EXERCISE AIM: For each record below, retype the text exactly and omit any image.

GIVEN DATA:
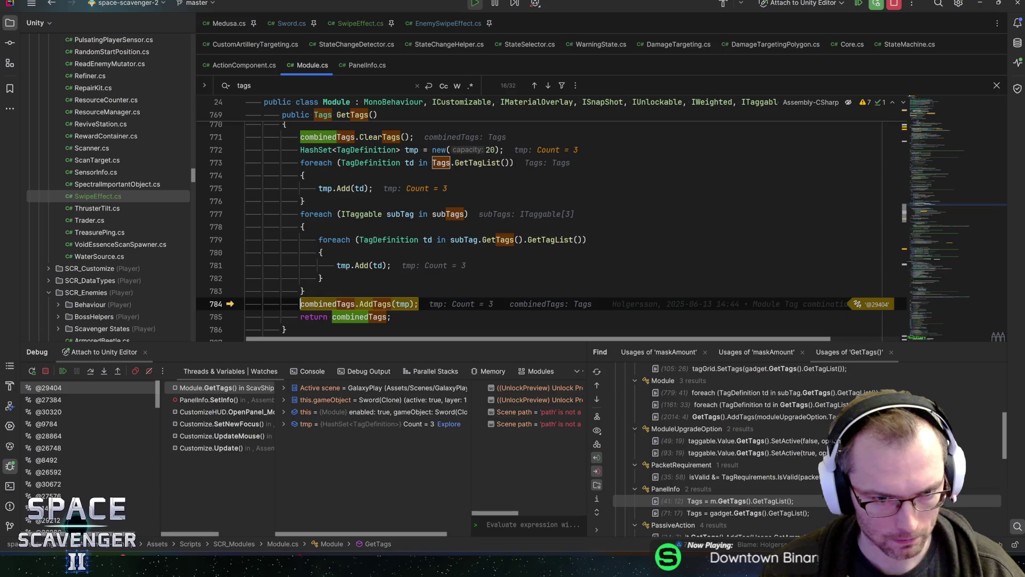
Step: Inspect combinedTags' 3 tags and step back out to PanelInfo.SetInfo line 41
left_click(342, 321)
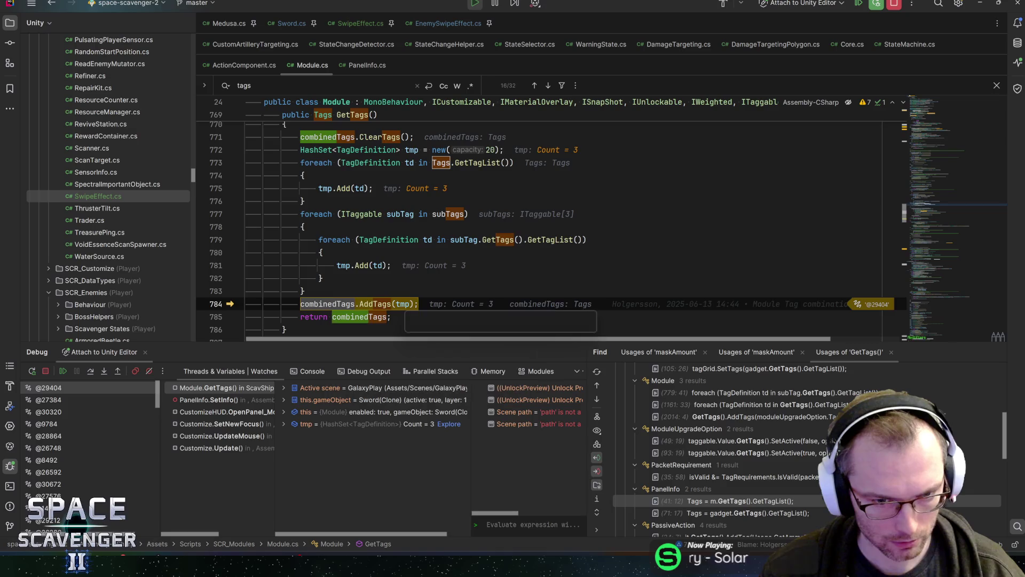
key("F10")
mouse_move(359, 317)
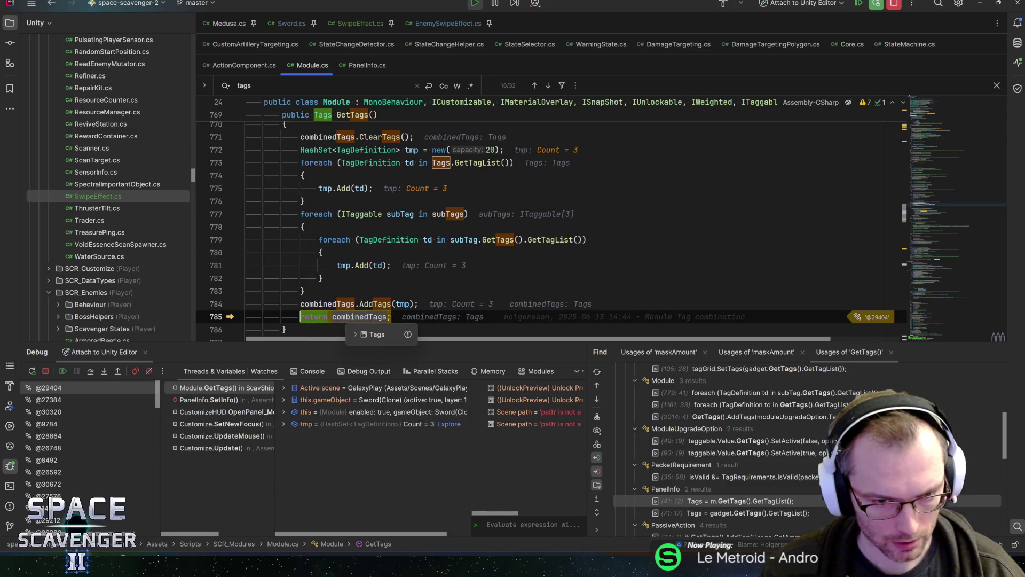
left_click(355, 335)
left_click(354, 332)
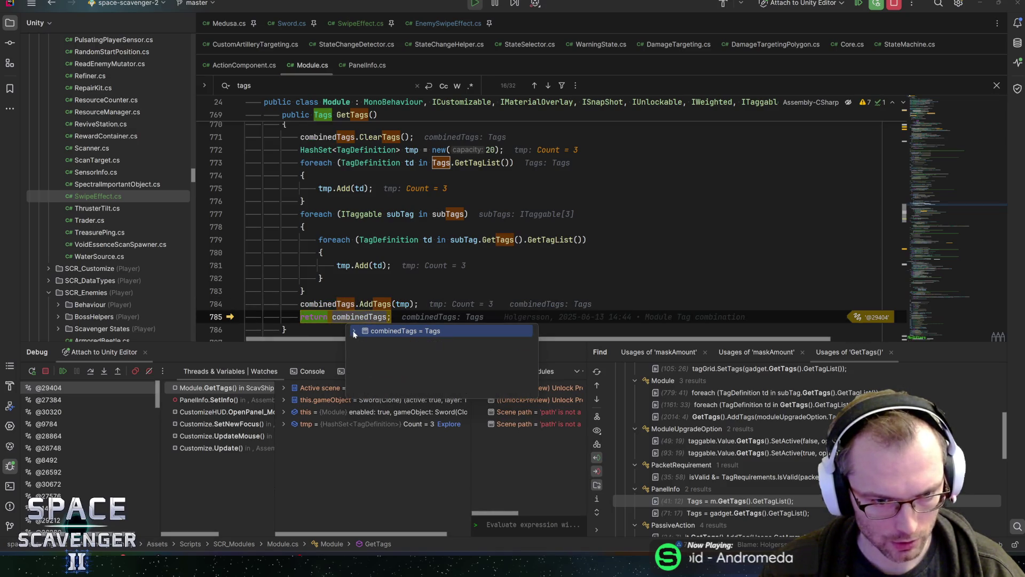
left_click(354, 331)
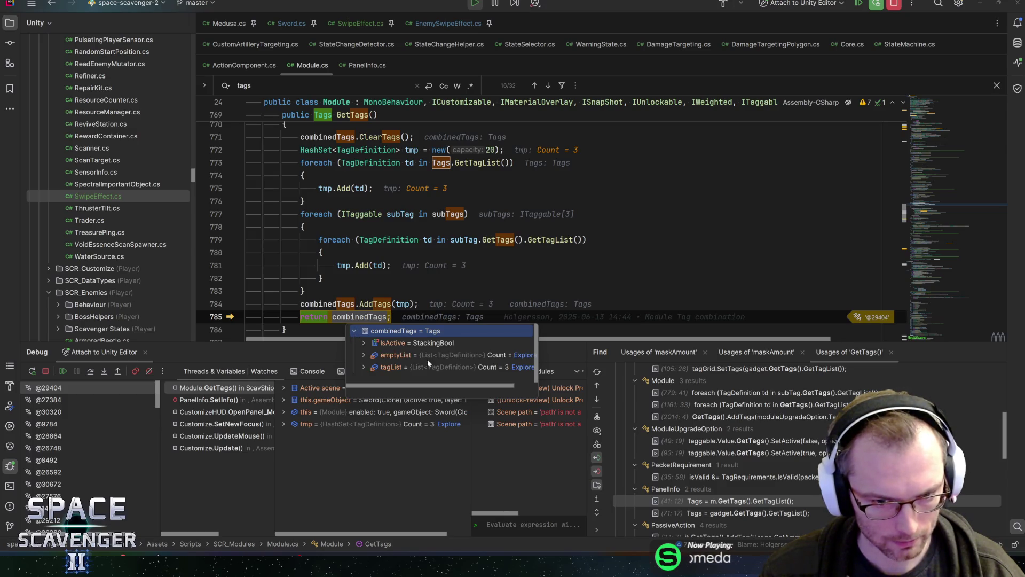
key("F10")
key("F10")
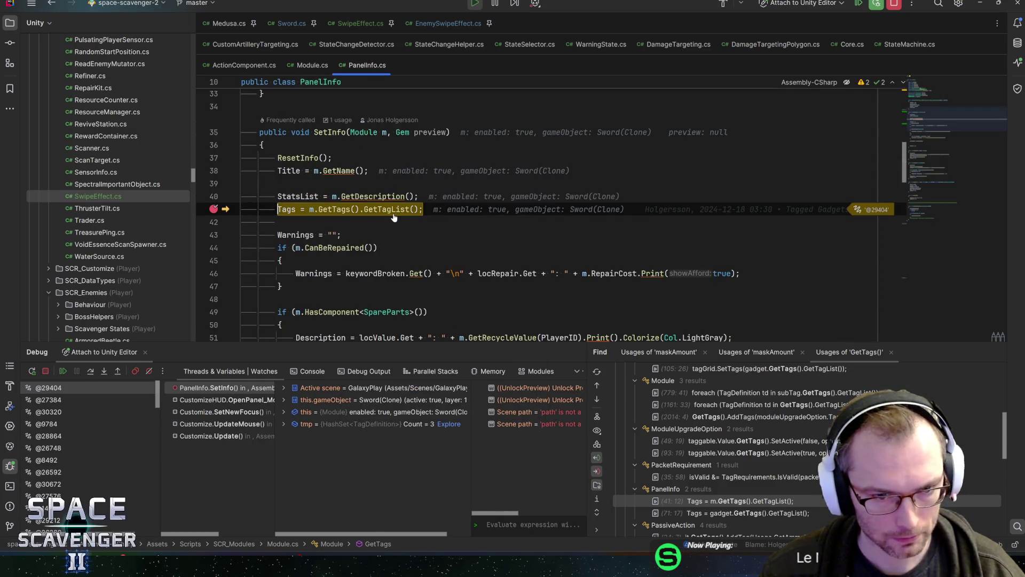
Step: Step into Tags.GetTagList and jump to where IsActive is declared
key("F11")
key("Return")
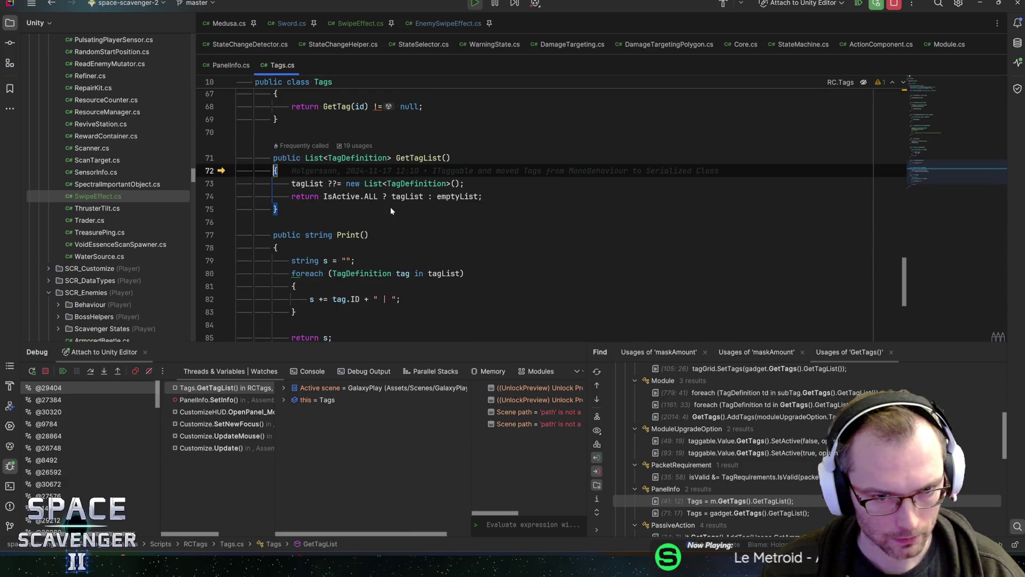
mouse_move(307, 184)
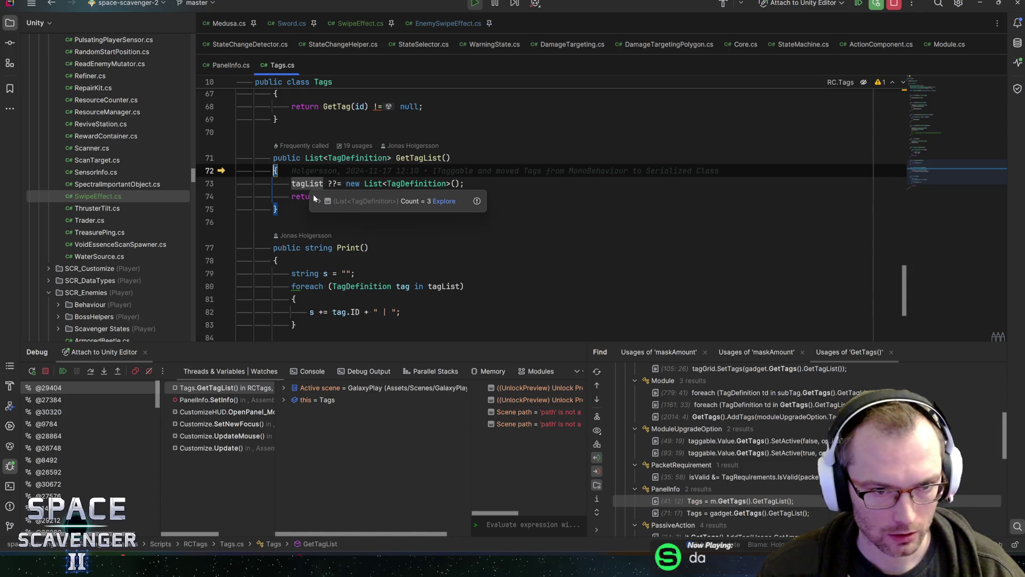
mouse_move(340, 196)
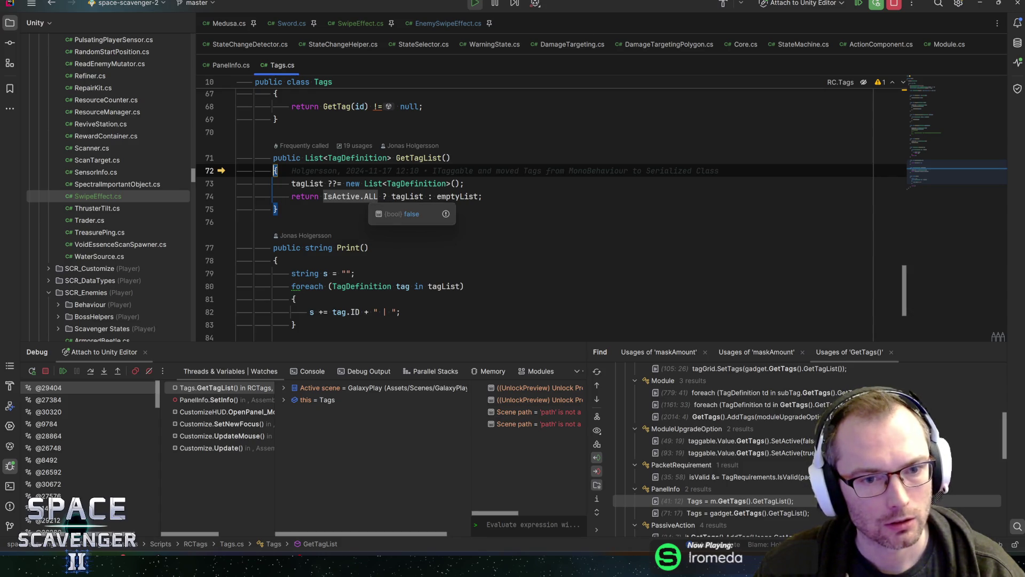
mouse_move(407, 197)
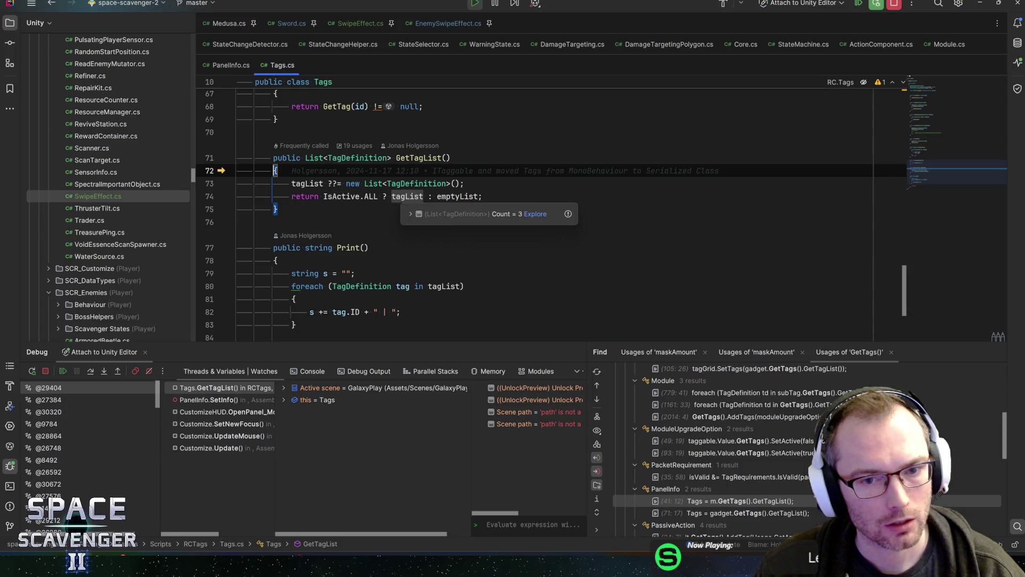
mouse_move(457, 196)
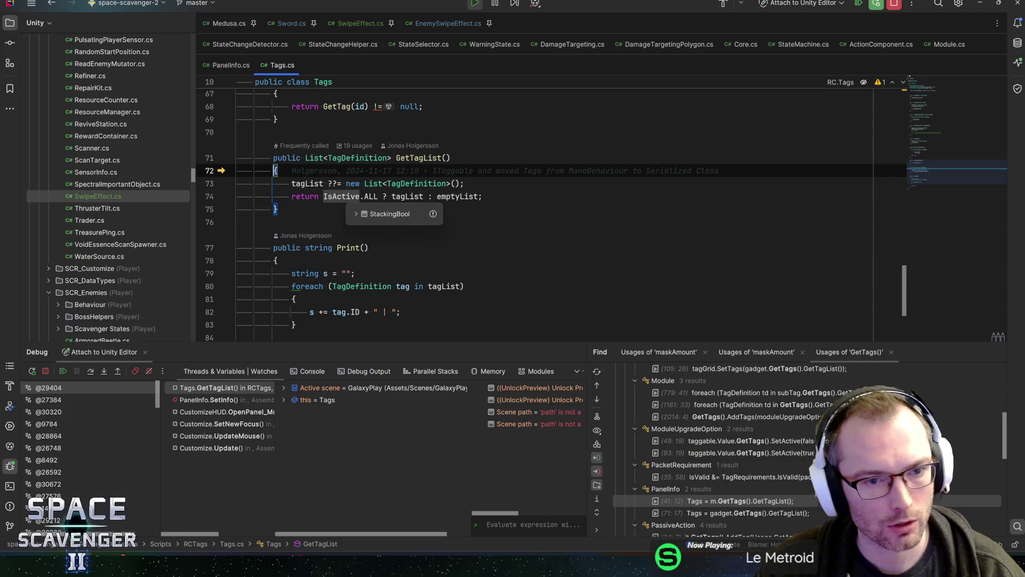
left_click(346, 196)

RESPONSE BELOW:
Step: Inspect combinedTags' 3 tags and step back out to PanelInfo.SetInfo line 41
left_click(342, 321)
key("F10")
mouse_move(359, 317)
left_click(355, 335)
left_click(354, 332)
left_click(354, 331)
key("F10")
key("F10")
Step: Step into Tags.GetTagList and jump to where IsActive is declared
key("F11")
key("Return")
mouse_move(307, 184)
mouse_move(340, 196)
mouse_move(407, 197)
mouse_move(457, 196)
left_click(346, 196)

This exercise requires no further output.